TASK REQUIREMENTS: All the records below must be returned exactly as they stand.

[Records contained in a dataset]
----------------------------------------

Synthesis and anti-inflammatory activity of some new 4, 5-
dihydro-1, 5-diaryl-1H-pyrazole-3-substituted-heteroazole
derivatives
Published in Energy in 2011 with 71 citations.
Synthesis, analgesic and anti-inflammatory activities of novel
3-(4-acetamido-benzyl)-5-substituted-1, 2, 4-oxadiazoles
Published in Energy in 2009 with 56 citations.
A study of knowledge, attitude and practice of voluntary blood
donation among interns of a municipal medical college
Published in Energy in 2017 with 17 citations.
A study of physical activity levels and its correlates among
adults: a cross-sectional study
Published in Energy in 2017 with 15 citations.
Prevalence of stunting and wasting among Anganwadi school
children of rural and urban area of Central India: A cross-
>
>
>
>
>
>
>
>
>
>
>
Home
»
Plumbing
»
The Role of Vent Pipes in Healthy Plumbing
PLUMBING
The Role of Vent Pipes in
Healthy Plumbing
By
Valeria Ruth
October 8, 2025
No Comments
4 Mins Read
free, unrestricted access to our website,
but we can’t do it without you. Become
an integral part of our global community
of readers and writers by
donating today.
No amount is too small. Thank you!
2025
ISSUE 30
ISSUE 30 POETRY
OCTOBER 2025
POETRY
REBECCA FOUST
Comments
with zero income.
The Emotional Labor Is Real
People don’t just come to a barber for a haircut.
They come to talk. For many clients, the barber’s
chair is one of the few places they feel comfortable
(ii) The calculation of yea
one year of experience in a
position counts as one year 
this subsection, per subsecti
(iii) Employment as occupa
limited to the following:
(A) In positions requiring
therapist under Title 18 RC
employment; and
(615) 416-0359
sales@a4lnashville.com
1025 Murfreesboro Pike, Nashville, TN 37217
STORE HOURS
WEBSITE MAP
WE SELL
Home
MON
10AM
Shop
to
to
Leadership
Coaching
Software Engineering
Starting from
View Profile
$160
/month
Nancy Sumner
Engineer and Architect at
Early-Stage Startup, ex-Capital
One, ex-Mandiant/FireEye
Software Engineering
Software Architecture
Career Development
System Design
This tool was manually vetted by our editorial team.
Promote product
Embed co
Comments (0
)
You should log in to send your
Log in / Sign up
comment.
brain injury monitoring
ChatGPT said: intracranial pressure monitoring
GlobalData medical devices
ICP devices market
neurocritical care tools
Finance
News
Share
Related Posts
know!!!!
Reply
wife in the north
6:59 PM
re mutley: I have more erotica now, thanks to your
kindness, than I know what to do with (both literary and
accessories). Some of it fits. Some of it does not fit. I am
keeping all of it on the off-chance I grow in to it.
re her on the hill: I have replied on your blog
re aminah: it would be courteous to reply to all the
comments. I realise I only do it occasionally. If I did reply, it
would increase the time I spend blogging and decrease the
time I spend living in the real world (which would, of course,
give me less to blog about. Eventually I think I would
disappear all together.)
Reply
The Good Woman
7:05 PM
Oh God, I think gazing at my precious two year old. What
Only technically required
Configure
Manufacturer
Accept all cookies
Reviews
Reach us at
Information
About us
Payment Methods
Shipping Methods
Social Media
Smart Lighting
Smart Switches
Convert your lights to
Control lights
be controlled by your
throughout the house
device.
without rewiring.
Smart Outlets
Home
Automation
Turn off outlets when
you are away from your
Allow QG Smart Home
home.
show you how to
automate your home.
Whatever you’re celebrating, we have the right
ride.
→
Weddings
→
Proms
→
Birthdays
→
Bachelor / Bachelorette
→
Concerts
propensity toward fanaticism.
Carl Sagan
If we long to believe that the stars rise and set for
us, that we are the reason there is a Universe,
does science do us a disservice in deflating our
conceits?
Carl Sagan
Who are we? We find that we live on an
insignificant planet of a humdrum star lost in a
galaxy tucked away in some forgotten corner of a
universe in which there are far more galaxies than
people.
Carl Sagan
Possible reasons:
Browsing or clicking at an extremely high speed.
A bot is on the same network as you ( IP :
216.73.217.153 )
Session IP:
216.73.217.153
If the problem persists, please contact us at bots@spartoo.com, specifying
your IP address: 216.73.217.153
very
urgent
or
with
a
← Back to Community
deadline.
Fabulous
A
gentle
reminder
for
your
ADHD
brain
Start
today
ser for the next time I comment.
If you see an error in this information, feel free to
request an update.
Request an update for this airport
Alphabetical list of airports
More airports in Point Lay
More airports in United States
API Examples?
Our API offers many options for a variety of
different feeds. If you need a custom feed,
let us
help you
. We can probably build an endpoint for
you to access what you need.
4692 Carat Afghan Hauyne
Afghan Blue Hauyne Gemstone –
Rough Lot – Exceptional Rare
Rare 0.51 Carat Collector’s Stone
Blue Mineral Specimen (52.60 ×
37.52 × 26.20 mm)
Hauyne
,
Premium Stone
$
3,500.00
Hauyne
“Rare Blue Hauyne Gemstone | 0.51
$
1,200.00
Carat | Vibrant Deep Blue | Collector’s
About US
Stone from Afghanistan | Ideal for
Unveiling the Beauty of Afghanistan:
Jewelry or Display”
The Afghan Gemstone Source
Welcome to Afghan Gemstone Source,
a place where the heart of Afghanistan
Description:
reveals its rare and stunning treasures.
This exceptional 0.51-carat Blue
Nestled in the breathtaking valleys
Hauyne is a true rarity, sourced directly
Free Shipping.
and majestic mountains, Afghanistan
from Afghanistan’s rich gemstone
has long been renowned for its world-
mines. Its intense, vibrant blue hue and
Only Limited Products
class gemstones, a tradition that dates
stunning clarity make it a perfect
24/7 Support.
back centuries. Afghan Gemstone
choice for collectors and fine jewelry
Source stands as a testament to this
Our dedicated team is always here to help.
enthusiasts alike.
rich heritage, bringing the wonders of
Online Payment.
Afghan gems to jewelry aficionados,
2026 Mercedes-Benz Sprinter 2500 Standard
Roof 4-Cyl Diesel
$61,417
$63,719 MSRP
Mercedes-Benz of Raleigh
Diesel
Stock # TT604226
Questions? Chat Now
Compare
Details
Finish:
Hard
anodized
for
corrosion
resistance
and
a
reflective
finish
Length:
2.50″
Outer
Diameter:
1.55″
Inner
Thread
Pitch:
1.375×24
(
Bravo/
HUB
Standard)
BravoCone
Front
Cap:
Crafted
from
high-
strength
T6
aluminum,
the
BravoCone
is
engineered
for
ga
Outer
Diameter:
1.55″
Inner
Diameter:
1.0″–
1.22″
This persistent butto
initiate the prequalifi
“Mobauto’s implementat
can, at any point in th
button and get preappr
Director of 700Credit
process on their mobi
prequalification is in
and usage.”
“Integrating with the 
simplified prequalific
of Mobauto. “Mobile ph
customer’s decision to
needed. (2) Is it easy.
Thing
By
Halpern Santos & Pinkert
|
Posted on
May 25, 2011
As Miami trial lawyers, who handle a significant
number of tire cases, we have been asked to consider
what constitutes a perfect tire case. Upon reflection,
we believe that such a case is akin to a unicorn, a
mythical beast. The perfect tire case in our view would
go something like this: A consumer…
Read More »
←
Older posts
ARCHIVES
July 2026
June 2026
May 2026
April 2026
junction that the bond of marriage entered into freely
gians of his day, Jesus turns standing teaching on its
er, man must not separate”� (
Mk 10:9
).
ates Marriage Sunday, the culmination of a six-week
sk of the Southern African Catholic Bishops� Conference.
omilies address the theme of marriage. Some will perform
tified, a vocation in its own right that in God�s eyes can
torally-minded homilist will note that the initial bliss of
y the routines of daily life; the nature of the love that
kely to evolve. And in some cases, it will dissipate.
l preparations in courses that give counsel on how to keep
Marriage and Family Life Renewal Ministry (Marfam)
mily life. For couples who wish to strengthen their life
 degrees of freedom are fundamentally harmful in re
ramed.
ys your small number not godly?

----------------------------------------

OUTPUT OF THE EXERCISE:
Synthesis and anti-inflammatory activity of some new 4, 5-
dihydro-1, 5-diaryl-1H-pyrazole-3-substituted-heteroazole
derivatives
Published in Energy in 2011 with 71 citations.
Synthesis, analgesic and anti-inflammatory activities of novel
3-(4-acetamido-benzyl)-5-substituted-1, 2, 4-oxadiazoles
Published in Energy in 2009 with 56 citations.
A study of knowledge, attitude and practice of voluntary blood
donation among interns of a municipal medical college
Published in Energy in 2017 with 17 citations.
A study of physical activity levels and its correlates among
adults: a cross-sectional study
Published in Energy in 2017 with 15 citations.
Prevalence of stunting and wasting among Anganwadi school
children of rural and urban area of Central India: A cross-
>
>
>
>
>
>
>
>
>
>
>
Home
»
Plumbing
»
The Role of Vent Pipes in Healthy Plumbing
PLUMBING
The Role of Vent Pipes in
Healthy Plumbing
By
Valeria Ruth
October 8, 2025
No Comments
4 Mins Read
free, unrestricted access to our website,
but we can’t do it without you. Become
an integral part of our global community
of readers and writers by
donating today.
No amount is too small. Thank you!
2025
ISSUE 30
ISSUE 30 POETRY
OCTOBER 2025
POETRY
REBECCA FOUST
Comments
with zero income.
The Emotional Labor Is Real
People don’t just come to a barber for a haircut.
They come to talk. For many clients, the barber’s
chair is one of the few places they feel comfortable
(ii) The calculation of yea
one year of experience in a
position counts as one year 
this subsection, per subsecti
(iii) Employment as occupa
limited to the following:
(A) In positions requiring
therapist under Title 18 RC
employment; and
(615) 416-0359
sales@a4lnashville.com
1025 Murfreesboro Pike, Nashville, TN 37217
STORE HOURS
WEBSITE MAP
WE SELL
Home
MON
10AM
Shop
to
to
Leadership
Coaching
Software Engineering
Starting from
View Profile
$160
/month
Nancy Sumner
Engineer and Architect at
Early-Stage Startup, ex-Capital
One, ex-Mandiant/FireEye
Software Engineering
Software Architecture
Career Development
System Design
This tool was manually vetted by our editorial team.
Promote product
Embed co
Comments (0
)
You should log in to send your
Log in / Sign up
comment.
brain injury monitoring
ChatGPT said: intracranial pressure monitoring
GlobalData medical devices
ICP devices market
neurocritical care tools
Finance
News
Share
Related Posts
know!!!!
Reply
wife in the north
6:59 PM
re mutley: I have more erotica now, thanks to your
kindness, than I know what to do with (both literary and
accessories). Some of it fits. Some of it does not fit. I am
keeping all of it on the off-chance I grow in to it.
re her on the hill: I have replied on your blog
re aminah: it would be courteous to reply to all the
comments. I realise I only do it occasionally. If I did reply, it
would increase the time I spend blogging and decrease the
time I spend living in the real world (which would, of course,
give me less to blog about. Eventually I think I would
disappear all together.)
Reply
The Good Woman
7:05 PM
Oh God, I think gazing at my precious two year old. What
Only technically required
Configure
Manufacturer
Accept all cookies
Reviews
Reach us at
Information
About us
Payment Methods
Shipping Methods
Social Media
Smart Lighting
Smart Switches
Convert your lights to
Control lights
be controlled by your
throughout the house
device.
without rewiring.
Smart Outlets
Home
Automation
Turn off outlets when
you are away from your
Allow QG Smart Home
home.
show you how to
automate your home.
Whatever you’re celebrating, we have the right
ride.
→
Weddings
→
Proms
→
Birthdays
→
Bachelor / Bachelorette
→
Concerts
propensity toward fanaticism.
Carl Sagan
If we long to believe that the stars rise and set for
us, that we are the reason there is a Universe,
does science do us a disservice in deflating our
conceits?
Carl Sagan
Who are we? We find that we live on an
insignificant planet of a humdrum star lost in a
galaxy tucked away in some forgotten corner of a
universe in which there are far more galaxies than
people.
Carl Sagan
Possible reasons:
Browsing or clicking at an extremely high speed.
A bot is on the same network as you ( IP :
216.73.217.153 )
Session IP:
216.73.217.153
If the problem persists, please contact us at bots@spartoo.com, specifying
your IP address: 216.73.217.153
very
urgent
or
with
a
← Back to Community
deadline.
Fabulous
A
gentle
reminder
for
your
ADHD
brain
Start
today
ser for the next time I comment.
If you see an error in this information, feel free to
request an update.
Request an update for this airport
Alphabetical list of airports
More airports in Point Lay
More airports in United States
API Examples?
Our API offers many options for a variety of
different feeds. If you need a custom feed,
let us
help you
. We can probably build an endpoint for
you to access what you need.
4692 Carat Afghan Hauyne
Afghan Blue Hauyne Gemstone –
Rough Lot – Exceptional Rare
Rare 0.51 Carat Collector’s Stone
Blue Mineral Specimen (52.60 ×
37.52 × 26.20 mm)
Hauyne
,
Premium Stone
$
3,500.00
Hauyne
“Rare Blue Hauyne Gemstone | 0.51
$
1,200.00
Carat | Vibrant Deep Blue | Collector’s
About US
Stone from Afghanistan | Ideal for
Unveiling the Beauty of Afghanistan:
Jewelry or Display”
The Afghan Gemstone Source
Welcome to Afghan Gemstone Source,
a place where the heart of Afghanistan
Description:
reveals its rare and stunning treasures.
This exceptional 0.51-carat Blue
Nestled in the breathtaking valleys
Hauyne is a true rarity, sourced directly
Free Shipping.
and majestic mountains, Afghanistan
from Afghanistan’s rich gemstone
has long been renowned for its world-
mines. Its intense, vibrant blue hue and
Only Limited Products
class gemstones, a tradition that dates
stunning clarity make it a perfect
24/7 Support.
back centuries. Afghan Gemstone
choice for collectors and fine jewelry
Source stands as a testament to this
Our dedicated team is always here to help.
enthusiasts alike.
rich heritage, bringing the wonders of
Online Payment.
Afghan gems to jewelry aficionados,
2026 Mercedes-Benz Sprinter 2500 Standard
Roof 4-Cyl Diesel
$61,417
$63,719 MSRP
Mercedes-Benz of Raleigh
Diesel
Stock # TT604226
Questions? Chat Now
Compare
Details
Finish:
Hard
anodized
for
corrosion
resistance
and
a
reflective
finish
Length:
2.50″
Outer
Diameter:
1.55″
Inner
Thread
Pitch:
1.375×24
(
Bravo/
HUB
Standard)
BravoCone
Front
Cap:
Crafted
from
high-
strength
T6
aluminum,
the
BravoCone
is
engineered
for
ga
Outer
Diameter:
1.55″
Inner
Diameter:
1.0″–
1.22″
This persistent butto
initiate the prequalifi
“Mobauto’s implementat
can, at any point in th
button and get preappr
Director of 700Credit
process on their mobi
prequalification is in
and usage.”
“Integrating with the 
simplified prequalific
of Mobauto. “Mobile ph
customer’s decision to
needed. (2) Is it easy.
Thing
By
Halpern Santos & Pinkert
|
Posted on
May 25, 2011
As Miami trial lawyers, who handle a significant
number of tire cases, we have been asked to consider
what constitutes a perfect tire case. Upon reflection,
we believe that such a case is akin to a unicorn, a
mythical beast. The perfect tire case in our view would
go something like this: A consumer…
Read More »
←
Older posts
ARCHIVES
July 2026
June 2026
May 2026
April 2026
junction that the bond of marriage entered into freely
gians of his day, Jesus turns standing teaching on its
er, man must not separate”� (
Mk 10:9
).
ates Marriage Sunday, the culmination of a six-week
sk of the Southern African Catholic Bishops� Conference.
omilies address the theme of marriage. Some will perform
tified, a vocation in its own right that in God�s eyes can
torally-minded homilist will note that the initial bliss of
y the routines of daily life; the nature of the love that
kely to evolve. And in some cases, it will dissipate.
l preparations in courses that give counsel on how to keep
Marriage and Family Life Renewal Ministry (Marfam)
mily life. For couples who wish to strengthen their life
 degrees of freedom are fundamentally harmful in re
ramed.
ys your small number not godly?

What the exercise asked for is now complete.